Start of DATA SHOWN
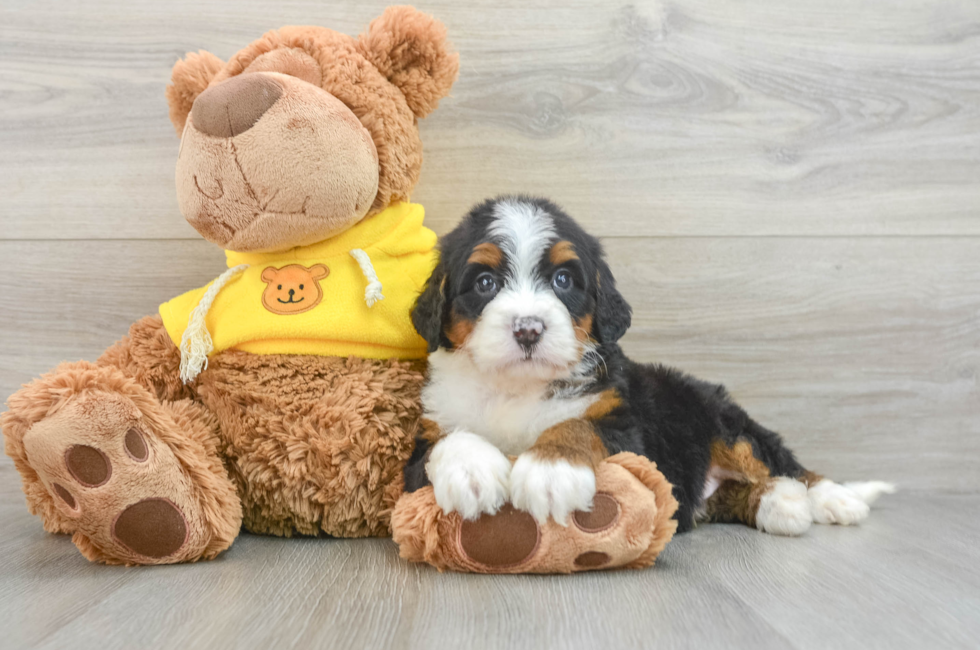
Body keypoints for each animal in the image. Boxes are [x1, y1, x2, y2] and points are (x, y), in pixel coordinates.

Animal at [402, 195, 892, 536]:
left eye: (563, 280)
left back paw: (833, 500)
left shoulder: (627, 429)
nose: (528, 329)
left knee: (783, 462)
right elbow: (446, 441)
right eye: (485, 282)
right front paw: (473, 473)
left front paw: (550, 470)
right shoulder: (419, 453)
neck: (517, 388)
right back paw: (782, 507)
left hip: (724, 422)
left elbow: (578, 425)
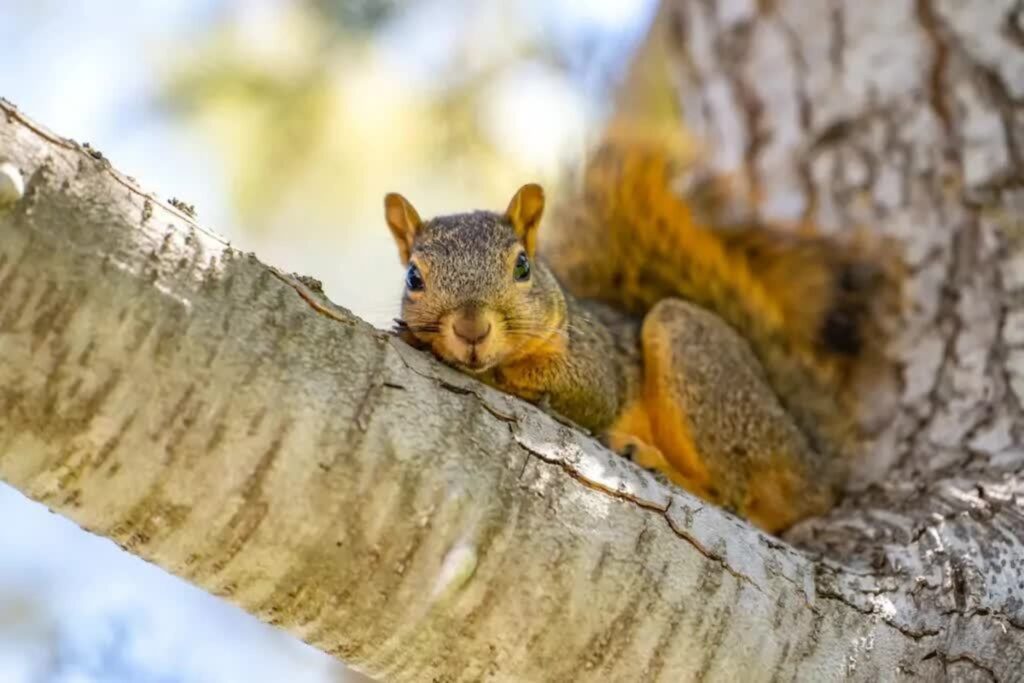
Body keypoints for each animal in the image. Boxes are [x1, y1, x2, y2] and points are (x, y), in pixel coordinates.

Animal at [383, 130, 898, 533]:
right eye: (413, 277)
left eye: (523, 266)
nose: (471, 328)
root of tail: (816, 467)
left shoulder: (593, 362)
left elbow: (578, 389)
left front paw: (443, 352)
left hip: (701, 366)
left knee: (732, 497)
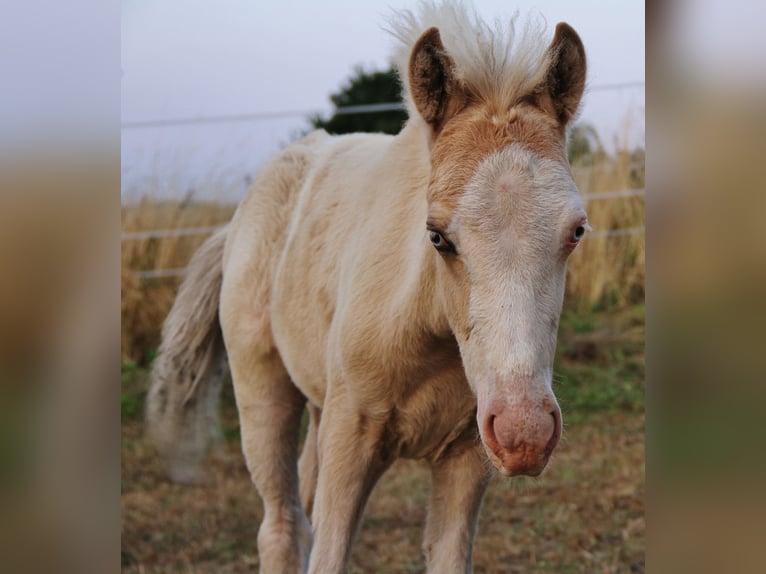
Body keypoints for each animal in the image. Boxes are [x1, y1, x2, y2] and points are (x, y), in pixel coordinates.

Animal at [146, 2, 588, 571]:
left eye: (576, 232)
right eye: (437, 236)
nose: (524, 434)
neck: (427, 329)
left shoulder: (468, 453)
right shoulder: (351, 437)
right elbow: (329, 553)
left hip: (319, 402)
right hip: (263, 388)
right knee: (283, 525)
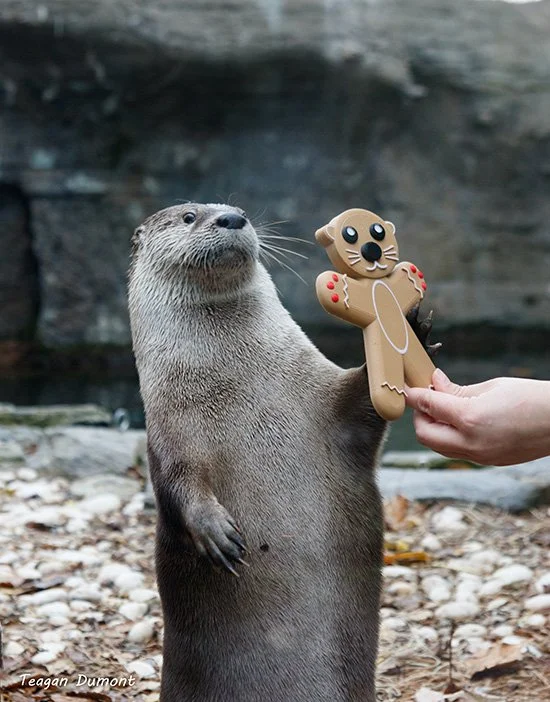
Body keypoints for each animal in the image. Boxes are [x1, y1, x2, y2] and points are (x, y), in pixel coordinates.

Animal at [128, 203, 435, 702]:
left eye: (241, 211)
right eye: (190, 215)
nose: (232, 218)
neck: (243, 387)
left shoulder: (324, 400)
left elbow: (362, 404)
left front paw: (414, 332)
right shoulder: (169, 432)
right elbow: (178, 484)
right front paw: (216, 533)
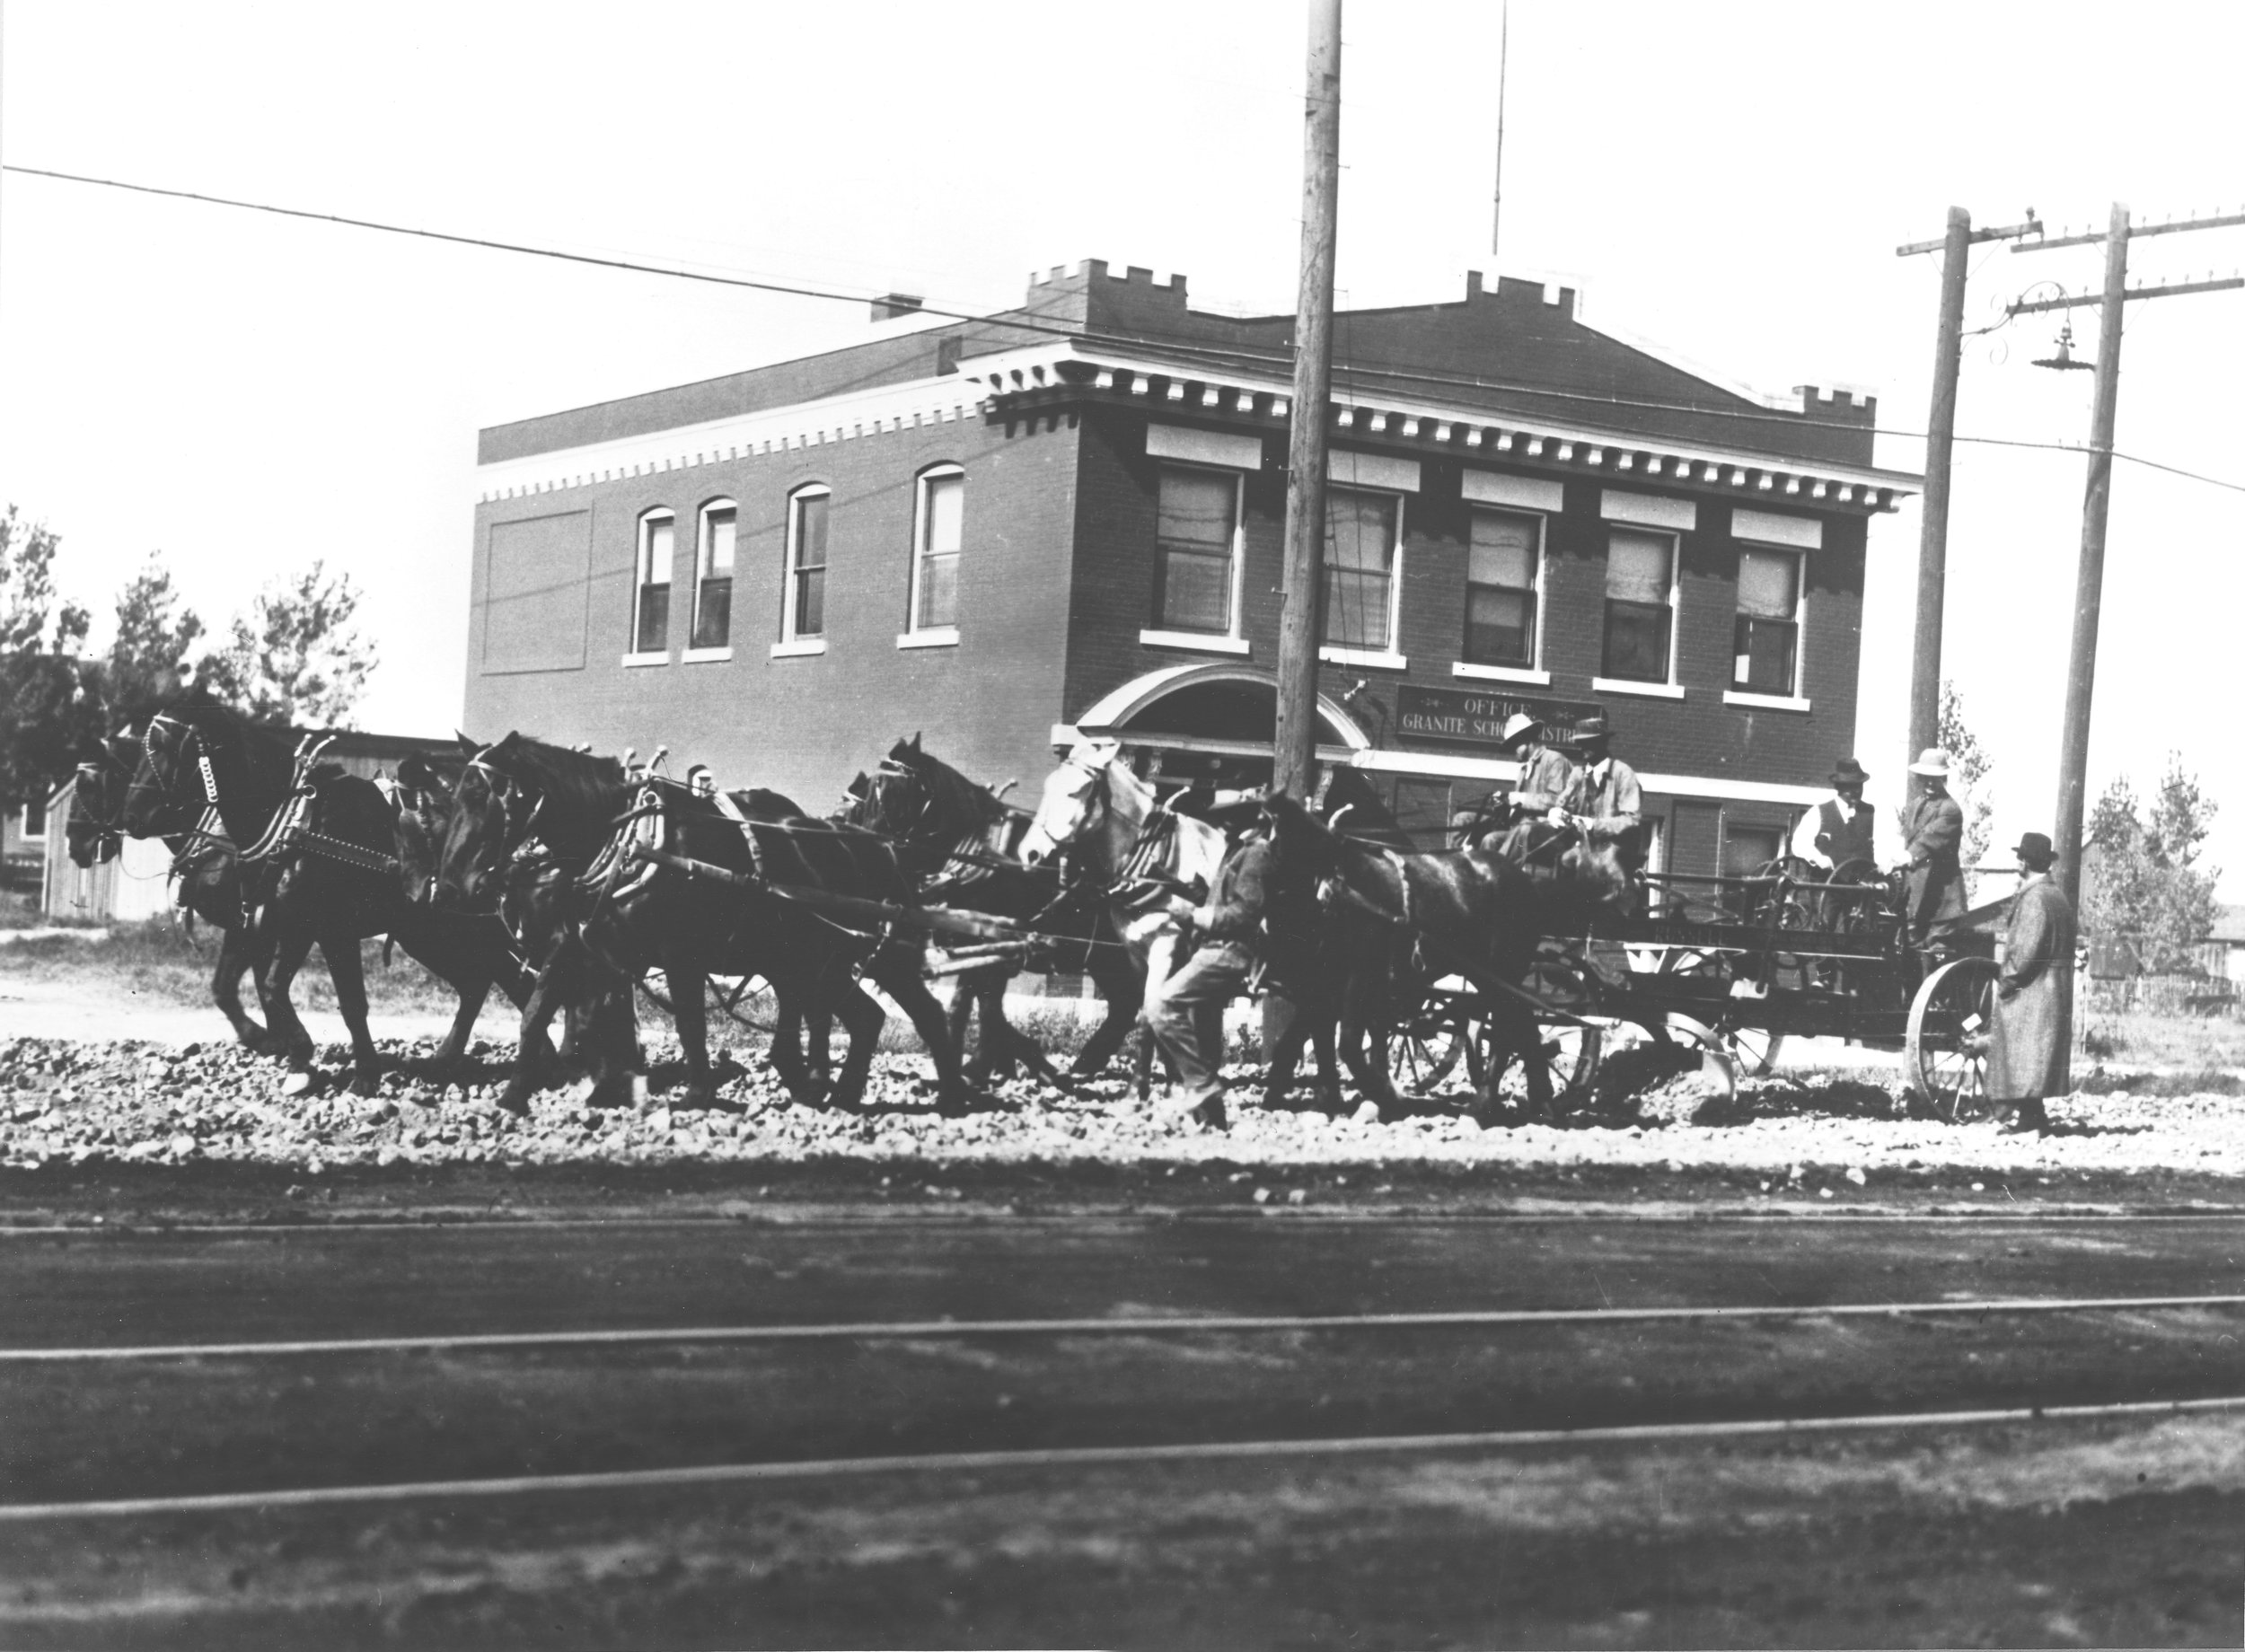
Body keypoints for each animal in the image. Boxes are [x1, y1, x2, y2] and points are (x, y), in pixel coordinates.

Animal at [64, 732, 276, 1050]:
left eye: (88, 784)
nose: (73, 844)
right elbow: (247, 988)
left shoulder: (248, 927)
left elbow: (232, 989)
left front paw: (261, 1036)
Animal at [126, 696, 534, 1095]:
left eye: (162, 747)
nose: (132, 816)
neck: (295, 822)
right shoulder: (285, 925)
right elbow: (267, 987)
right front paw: (294, 1057)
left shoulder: (330, 930)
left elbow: (348, 1004)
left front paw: (362, 1073)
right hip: (427, 932)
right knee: (484, 982)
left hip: (458, 929)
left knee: (497, 980)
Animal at [853, 736, 1149, 1086]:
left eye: (893, 789)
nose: (869, 847)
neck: (978, 855)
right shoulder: (971, 944)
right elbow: (971, 1003)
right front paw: (999, 1062)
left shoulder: (992, 942)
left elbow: (981, 1004)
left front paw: (976, 1065)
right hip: (1105, 959)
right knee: (1126, 1003)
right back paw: (1086, 1064)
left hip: (1112, 954)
End of DATA SHOWN
▶ **AIM OF THE TASK**
Starting from the line with "left front paw: (443, 352)" in the records above, repeat each line exactly until you have written the line with "left elbow: (348, 1004)", then stop; drop the pictures.

▶ **SOLVED PROBLEM**
left front paw: (443, 352)
left hip: (701, 366)
left knee: (732, 497)
Body keypoints for each animal in the image. Boxes are [x1, y1, x2, y2] and points are (x, y), in pixel coordinates.

Animal at [146, 2, 588, 571]:
left eye: (576, 232)
right eye: (437, 236)
nose: (524, 434)
neck: (427, 329)
left shoulder: (468, 453)
right shoulder: (351, 437)
right elbow: (329, 553)
left hip: (319, 402)
right hip: (263, 388)
right knee: (283, 525)
Body keypoints for each animal in the image. Boxes are [x1, y1, x2, y2] and points are (x, y), in pixel coordinates.

Animal at [128, 203, 435, 702]:
left eye: (241, 211)
right eye: (190, 215)
nose: (232, 218)
neck: (243, 387)
left shoulder: (324, 400)
left elbow: (362, 404)
left front paw: (414, 332)
right shoulder: (169, 432)
right elbow: (178, 484)
right front paw: (216, 533)
Body keypoints for each animal in the image. Boxes are [x1, y1, x2, y2] and points are (x, y), in pixel coordinates.

Animal at [64, 732, 276, 1050]:
left eye: (88, 784)
nose: (73, 844)
right elbow: (247, 988)
left shoulder: (248, 927)
left elbow: (232, 989)
left front paw: (261, 1036)
Animal at [126, 696, 534, 1095]:
left eye: (162, 747)
nose: (132, 816)
neck: (295, 822)
right shoulder: (285, 925)
right elbow: (267, 987)
right front paw: (294, 1057)
left shoulder: (330, 930)
left elbow: (348, 1004)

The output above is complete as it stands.